La Quick Mill Orione 3000 était déjà sur notre table de test il y a environ deux ans. À l'époque, la machine à espresso avait fourni une bonne performance en tant que machine à espresso d'entrée de gamme avec quelques astuces. Cependant, une question importante se pose toujours avec les machines à espresso moins chères : comment se comportent-elles lorsqu'elles doivent fonctionner dans la pratique quotidienne pendant plusieurs années ?
C'est pourquoi nous aimons prêter les machines à espresso intéressantes à des colocations. Comme la Quick Mill Orione 3000. La voilà de retour. Dans cet article, nous résumons brièvement les résultats d'alors et laissons ensuite la colocation s'exprimer elle-même.
Un mot d'avance. Notre conclusion n'a pas changé. La Quick Mill Orione 3000 est stable et prépare un bon espresso avec un peu de surf de température.
Points positifs et négatifs de la QuickMill Orione 3000
Points positifs :
- Fabrication solide, beaucoup d'acier inoxydable et toujours aussi belle après deux ans d'utilisation, avec un peu de patine.

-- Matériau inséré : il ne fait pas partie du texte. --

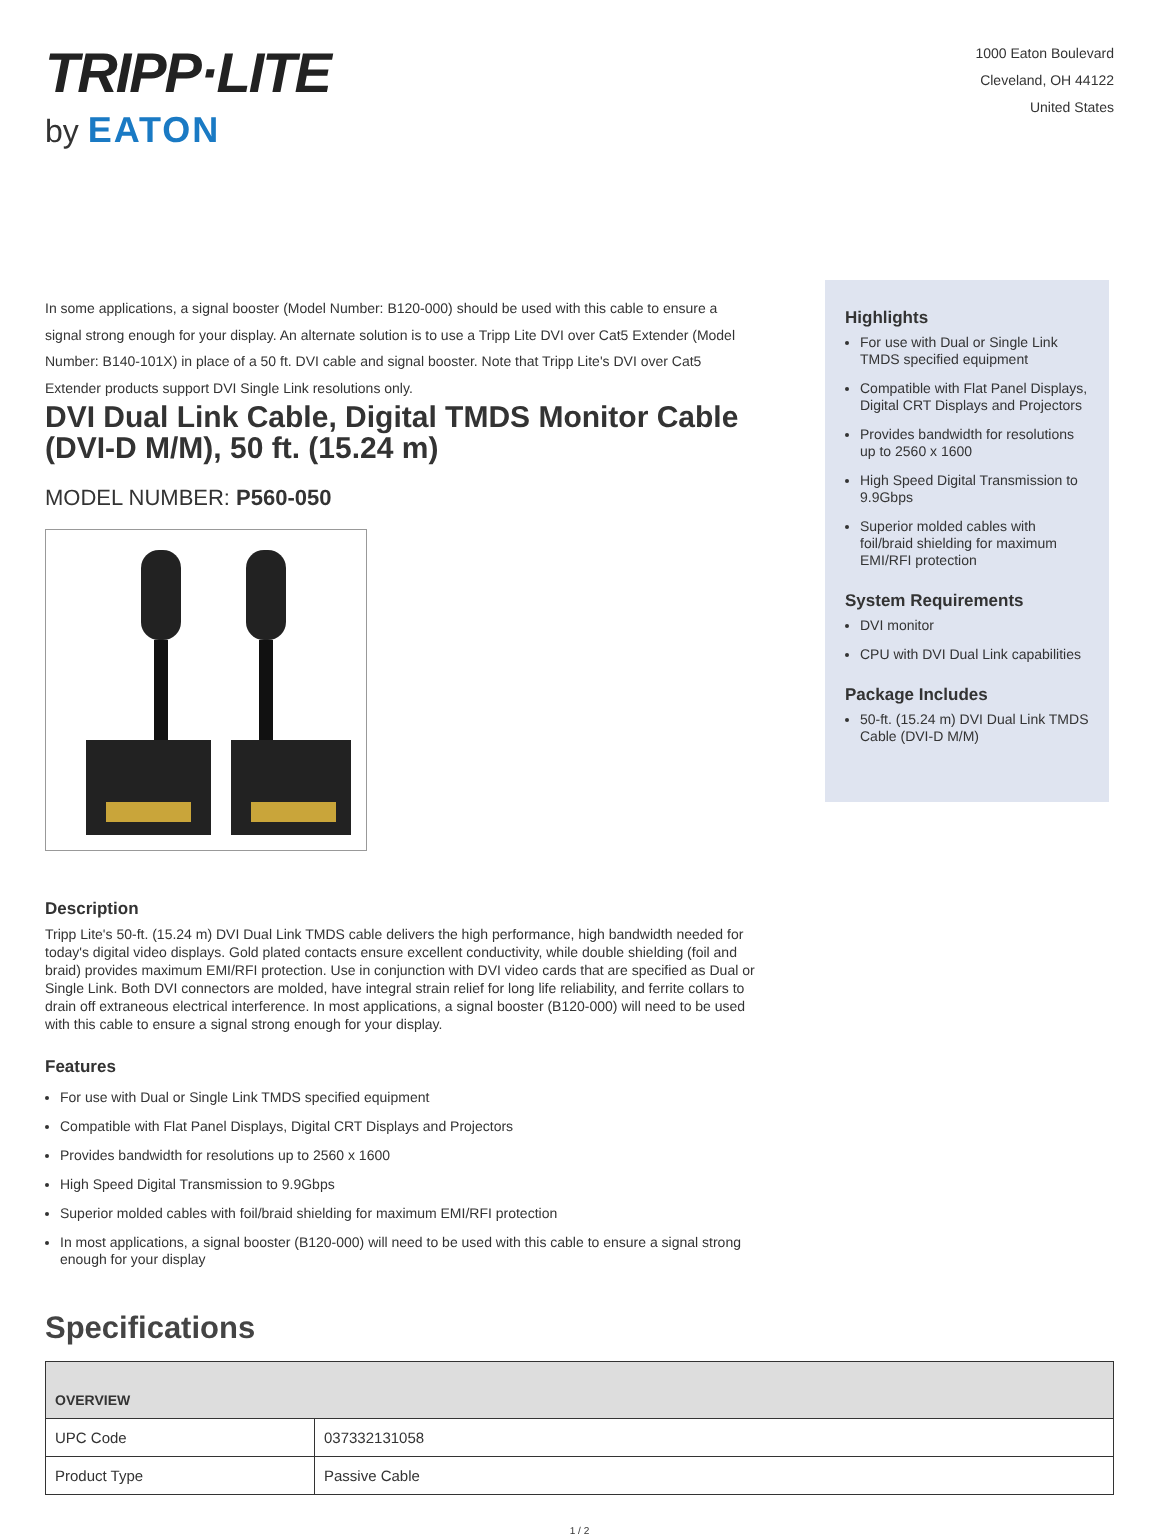TRIPP·LITE
by EATON
1000 Eaton Boulevard
Cleveland, OH 44122
United States
In some applications, a signal booster (Model Number: B120-000) should be used with this cable to ensure a signal strong enough for your display. An alternate solution is to use a Tripp Lite DVI over Cat5 Extender (Model Number: B140-101X) in place of a 50 ft. DVI cable and signal booster. Note that Tripp Lite's DVI over Cat5 Extender products support DVI Single Link resolutions only.
DVI Dual Link Cable, Digital TMDS Monitor Cable (DVI-D M/M), 50 ft. (15.24 m)
MODEL NUMBER: P560-050
Description
Tripp Lite's 50-ft. (15.24 m) DVI Dual Link TMDS cable delivers the high performance, high bandwidth needed for today's digital video displays. Gold plated contacts ensure excellent conductivity, while double shielding (foil and braid) provides maximum EMI/RFI protection. Use in conjunction with DVI video cards that are specified as Dual or Single Link. Both DVI connectors are molded, have integral strain relief for long life reliability, and ferrite collars to drain off extraneous electrical interference. In most applications, a signal booster (B120-000) will need to be used with this cable to ensure a signal strong enough for your display.
Features
For use with Dual or Single Link TMDS specified equipment
Compatible with Flat Panel Displays, Digital CRT Displays and Projectors
Provides bandwidth for resolutions up to 2560 x 1600
High Speed Digital Transmission to 9.9Gbps
Superior molded cables with foil/braid shielding for maximum EMI/RFI protection
In most applications, a signal booster (B120-000) will need to be used with this cable to ensure a signal strong enough for your display
Highlights
For use with Dual or Single Link TMDS specified equipment
Compatible with Flat Panel Displays, Digital CRT Displays and Projectors
Provides bandwidth for resolutions up to 2560 x 1600
High Speed Digital Transmission to 9.9Gbps
Superior molded cables with foil/braid shielding for maximum EMI/RFI protection
System Requirements
DVI monitor
CPU with DVI Dual Link capabilities
Package Includes
50-ft. (15.24 m) DVI Dual Link TMDS Cable (DVI-D M/M)
Specifications
| OVERVIEW | |
| --- | --- |
| UPC Code | 037332131058 |
| Product Type | Passive Cable |
1 / 2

- Chauffage rapide et donc rapidement opérationnelle.
- Compacte et lourde.
- Constante dans l'inconstance (température). Cela permet néanmoins d'estimer et de maîtriser la température.
Points négatifs :
- Buse vapeur obsolète
- Mauvais comportement thermique en utilisation normale
- Petit plateau d'égouttage avec mauvaise couverture
Conseils importants pour la QuickMill Orione 3000 :
- Se procurer un tamper en remplacement du tamper en plastique
- De meilleurs filtres permettent une extraction plus uniforme. Soit utiliser des filtres VST soit des filtres IMS en tapant légèrement le bord, ou suivre ce conseil qu'un utilisateur a écrit sur Youtube : remplacer les 4 vis de la cloche de brassage en acier inoxydable par des vis à tête fraisée ou à tête bombée, et tous les filtres E61 s'adapteront. (Ils ne sont juste pas toujours étanches car ils s'épaississent de l'intérieur et non du haut.)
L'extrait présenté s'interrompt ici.